Une Arménienne de 70 ans, le visage inondé de larmes a été la première à prendre place dans la Cathédrale St-George, tapissée de noir. "Les Alaouites (communauté dont est issu le président syrien Bachar al-Assad) ne nous laisseront jamais en paix. Ils ont d'abord tué Rafic Hariri et maintenant Gebrane Tuéni. Que Dieu nous vienne en aide", implore-t-elle.
Les députés, dont des parlementaires des partis chiites prosyriens Amal et Hezbollah, ont assisté aux obsèques après avoir tenu une session extraordinaire au siège du Parlement, non loin de l'église.
Le ministre et député Marwan Hamadé, oncle de la victime, a accusé Damas de plusieurs assassinats durant la guerre du Liban (1975-1990) et de ceux qui ont encore endeuillé le pays depuis octobre 2004, dont celui de Gebrane Tuéni.
"Il faut mettre hors d'état de nuire ce régime de dictateurs et d'assassins. Nous ne pouvons plus nous taire", a-t-il dit.
Le chef druze Walid Joumblatt, un pilier de la coalition gouvernementale, a abondé dans le même sens. "Le régime syrien doit être changé et jugé.
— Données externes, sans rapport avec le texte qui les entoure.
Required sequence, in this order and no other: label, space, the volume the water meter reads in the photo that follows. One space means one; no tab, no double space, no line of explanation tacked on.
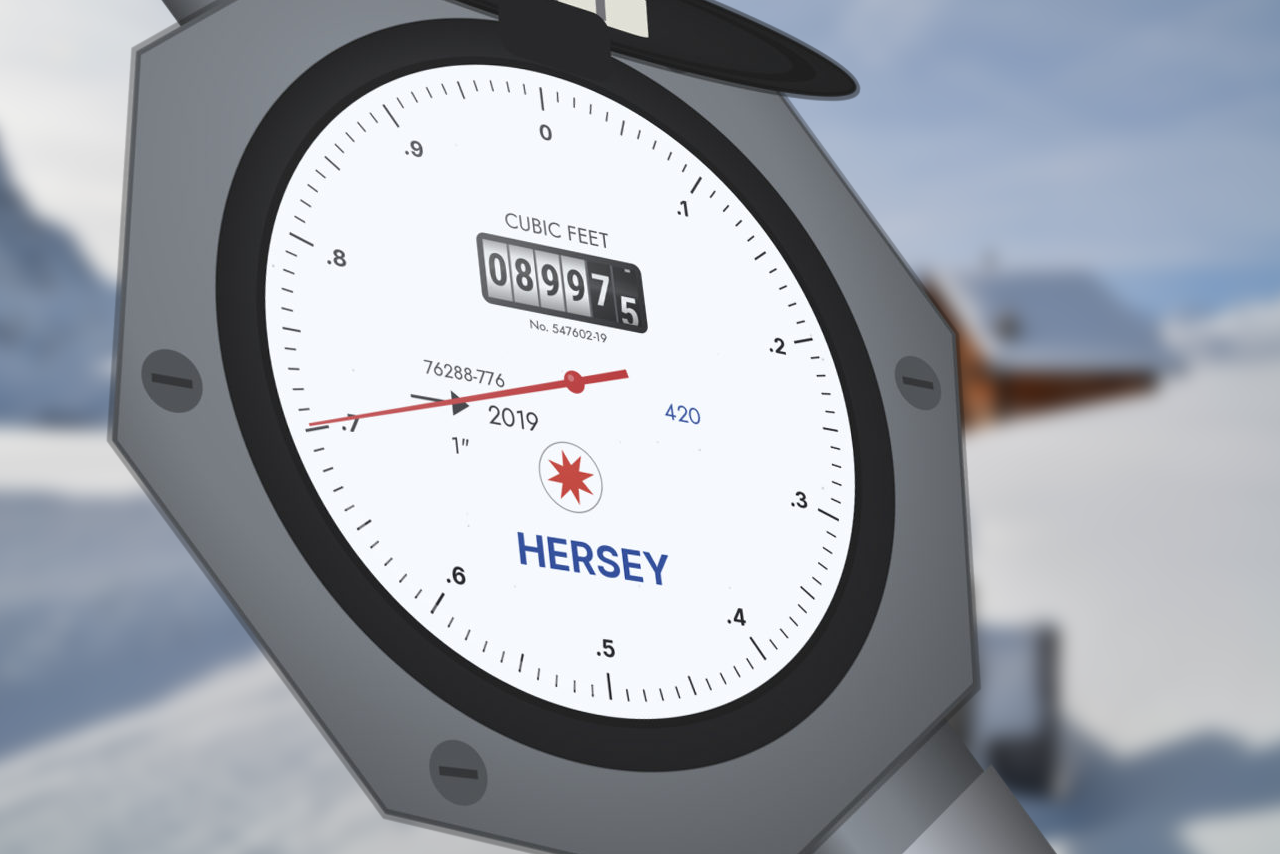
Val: 89974.70 ft³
Ce type (Bachar Al-Assad) à Damas est un malade. S'il reste au pouvoir il n'y aura pas de stabilité au Moyen-Orient", a-t-il déclaré à la chaîne CNN.
La Syrie, qui a contrôlé le Liban pendant des décennies avant d'en retirer ses soldats en avril sous la pression, a démenti toute implication dans cet assassinat.
Face à cette tension maximale, le secrétaire général de la Ligue arabe Amr Moussa a entamé à Beyrouth une mission de bons offices pour selon lui prévenir "une dégradation dangereuse" entre la Syrie et le Liban.